*** GIVEN RECORDS ***
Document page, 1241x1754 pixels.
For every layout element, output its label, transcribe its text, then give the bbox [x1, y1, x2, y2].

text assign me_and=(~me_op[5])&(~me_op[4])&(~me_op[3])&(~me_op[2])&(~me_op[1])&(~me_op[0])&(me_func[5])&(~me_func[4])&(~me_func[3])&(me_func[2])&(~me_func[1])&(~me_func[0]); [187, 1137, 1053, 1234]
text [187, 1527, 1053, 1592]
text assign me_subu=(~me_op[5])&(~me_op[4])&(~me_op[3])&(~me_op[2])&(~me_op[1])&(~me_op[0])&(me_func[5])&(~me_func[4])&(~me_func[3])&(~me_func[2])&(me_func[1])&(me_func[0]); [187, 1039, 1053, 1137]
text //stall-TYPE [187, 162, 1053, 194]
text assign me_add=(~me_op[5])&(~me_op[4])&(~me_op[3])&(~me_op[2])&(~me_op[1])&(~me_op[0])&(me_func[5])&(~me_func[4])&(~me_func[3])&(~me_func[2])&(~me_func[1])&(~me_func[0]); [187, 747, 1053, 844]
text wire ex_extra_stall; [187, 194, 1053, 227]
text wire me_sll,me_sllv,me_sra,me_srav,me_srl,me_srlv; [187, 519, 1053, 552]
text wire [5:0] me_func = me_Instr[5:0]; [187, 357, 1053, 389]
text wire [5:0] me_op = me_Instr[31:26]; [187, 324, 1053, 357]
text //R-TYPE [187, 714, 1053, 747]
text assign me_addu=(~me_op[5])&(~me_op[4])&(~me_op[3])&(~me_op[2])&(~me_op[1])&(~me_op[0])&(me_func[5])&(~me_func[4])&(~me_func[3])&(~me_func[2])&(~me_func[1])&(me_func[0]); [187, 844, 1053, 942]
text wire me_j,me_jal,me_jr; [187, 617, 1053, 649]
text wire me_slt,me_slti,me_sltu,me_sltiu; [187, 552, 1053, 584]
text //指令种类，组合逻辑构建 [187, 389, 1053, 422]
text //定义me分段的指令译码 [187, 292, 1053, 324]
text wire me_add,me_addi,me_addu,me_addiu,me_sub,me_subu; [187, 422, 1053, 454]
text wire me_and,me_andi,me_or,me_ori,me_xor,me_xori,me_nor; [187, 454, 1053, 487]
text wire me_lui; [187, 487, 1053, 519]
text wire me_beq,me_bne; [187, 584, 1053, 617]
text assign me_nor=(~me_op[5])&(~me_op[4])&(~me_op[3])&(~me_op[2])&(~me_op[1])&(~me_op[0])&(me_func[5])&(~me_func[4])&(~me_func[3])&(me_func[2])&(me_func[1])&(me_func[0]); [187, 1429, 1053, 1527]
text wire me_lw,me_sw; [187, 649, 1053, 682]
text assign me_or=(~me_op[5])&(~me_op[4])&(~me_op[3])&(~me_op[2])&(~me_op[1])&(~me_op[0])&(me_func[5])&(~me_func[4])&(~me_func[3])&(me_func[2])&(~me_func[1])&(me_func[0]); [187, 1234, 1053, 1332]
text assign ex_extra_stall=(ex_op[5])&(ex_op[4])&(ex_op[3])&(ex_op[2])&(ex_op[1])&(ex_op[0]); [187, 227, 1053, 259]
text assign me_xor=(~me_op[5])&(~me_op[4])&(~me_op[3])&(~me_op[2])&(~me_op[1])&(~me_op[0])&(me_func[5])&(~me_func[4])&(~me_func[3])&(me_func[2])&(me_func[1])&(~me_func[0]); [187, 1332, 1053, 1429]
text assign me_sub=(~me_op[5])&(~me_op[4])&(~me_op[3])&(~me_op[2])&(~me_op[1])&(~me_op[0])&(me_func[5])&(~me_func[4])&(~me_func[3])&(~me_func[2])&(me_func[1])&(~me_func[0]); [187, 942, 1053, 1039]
***
EXERCISE INSTRUCTIONS:
Your job is to reproduce the data in full, with every line intact.

WRITTEN ANSWER:
Document page, 1241x1754 pixels.
For every layout element, output its label, transcribe its text, then give the bbox [x1, y1, x2, y2].

text assign me_and=(~me_op[5])&(~me_op[4])&(~me_op[3])&(~me_op[2])&(~me_op[1])&(~me_op[0])&(me_func[5])&(~me_func[4])&(~me_func[3])&(me_func[2])&(~me_func[1])&(~me_func[0]); [187, 1137, 1053, 1234]
text [187, 1527, 1053, 1592]
text assign me_subu=(~me_op[5])&(~me_op[4])&(~me_op[3])&(~me_op[2])&(~me_op[1])&(~me_op[0])&(me_func[5])&(~me_func[4])&(~me_func[3])&(~me_func[2])&(me_func[1])&(me_func[0]); [187, 1039, 1053, 1137]
text //stall-TYPE [187, 162, 1053, 194]
text assign me_add=(~me_op[5])&(~me_op[4])&(~me_op[3])&(~me_op[2])&(~me_op[1])&(~me_op[0])&(me_func[5])&(~me_func[4])&(~me_func[3])&(~me_func[2])&(~me_func[1])&(~me_func[0]); [187, 747, 1053, 844]
text wire ex_extra_stall; [187, 194, 1053, 227]
text wire me_sll,me_sllv,me_sra,me_srav,me_srl,me_srlv; [187, 519, 1053, 552]
text wire [5:0] me_func = me_Instr[5:0]; [187, 357, 1053, 389]
text wire [5:0] me_op = me_Instr[31:26]; [187, 324, 1053, 357]
text //R-TYPE [187, 714, 1053, 747]
text assign me_addu=(~me_op[5])&(~me_op[4])&(~me_op[3])&(~me_op[2])&(~me_op[1])&(~me_op[0])&(me_func[5])&(~me_func[4])&(~me_func[3])&(~me_func[2])&(~me_func[1])&(me_func[0]); [187, 844, 1053, 942]
text wire me_j,me_jal,me_jr; [187, 617, 1053, 649]
text wire me_slt,me_slti,me_sltu,me_sltiu; [187, 552, 1053, 584]
text //指令种类，组合逻辑构建 [187, 389, 1053, 422]
text //定义me分段的指令译码 [187, 292, 1053, 324]
text wire me_add,me_addi,me_addu,me_addiu,me_sub,me_subu; [187, 422, 1053, 454]
text wire me_and,me_andi,me_or,me_ori,me_xor,me_xori,me_nor; [187, 454, 1053, 487]
text wire me_lui; [187, 487, 1053, 519]
text wire me_beq,me_bne; [187, 584, 1053, 617]
text assign me_nor=(~me_op[5])&(~me_op[4])&(~me_op[3])&(~me_op[2])&(~me_op[1])&(~me_op[0])&(me_func[5])&(~me_func[4])&(~me_func[3])&(me_func[2])&(me_func[1])&(me_func[0]); [187, 1429, 1053, 1527]
text wire me_lw,me_sw; [187, 649, 1053, 682]
text assign me_or=(~me_op[5])&(~me_op[4])&(~me_op[3])&(~me_op[2])&(~me_op[1])&(~me_op[0])&(me_func[5])&(~me_func[4])&(~me_func[3])&(me_func[2])&(~me_func[1])&(me_func[0]); [187, 1234, 1053, 1332]
text assign ex_extra_stall=(ex_op[5])&(ex_op[4])&(ex_op[3])&(ex_op[2])&(ex_op[1])&(ex_op[0]); [187, 227, 1053, 259]
text assign me_xor=(~me_op[5])&(~me_op[4])&(~me_op[3])&(~me_op[2])&(~me_op[1])&(~me_op[0])&(me_func[5])&(~me_func[4])&(~me_func[3])&(me_func[2])&(me_func[1])&(~me_func[0]); [187, 1332, 1053, 1429]
text assign me_sub=(~me_op[5])&(~me_op[4])&(~me_op[3])&(~me_op[2])&(~me_op[1])&(~me_op[0])&(me_func[5])&(~me_func[4])&(~me_func[3])&(~me_func[2])&(me_func[1])&(~me_func[0]); [187, 942, 1053, 1039]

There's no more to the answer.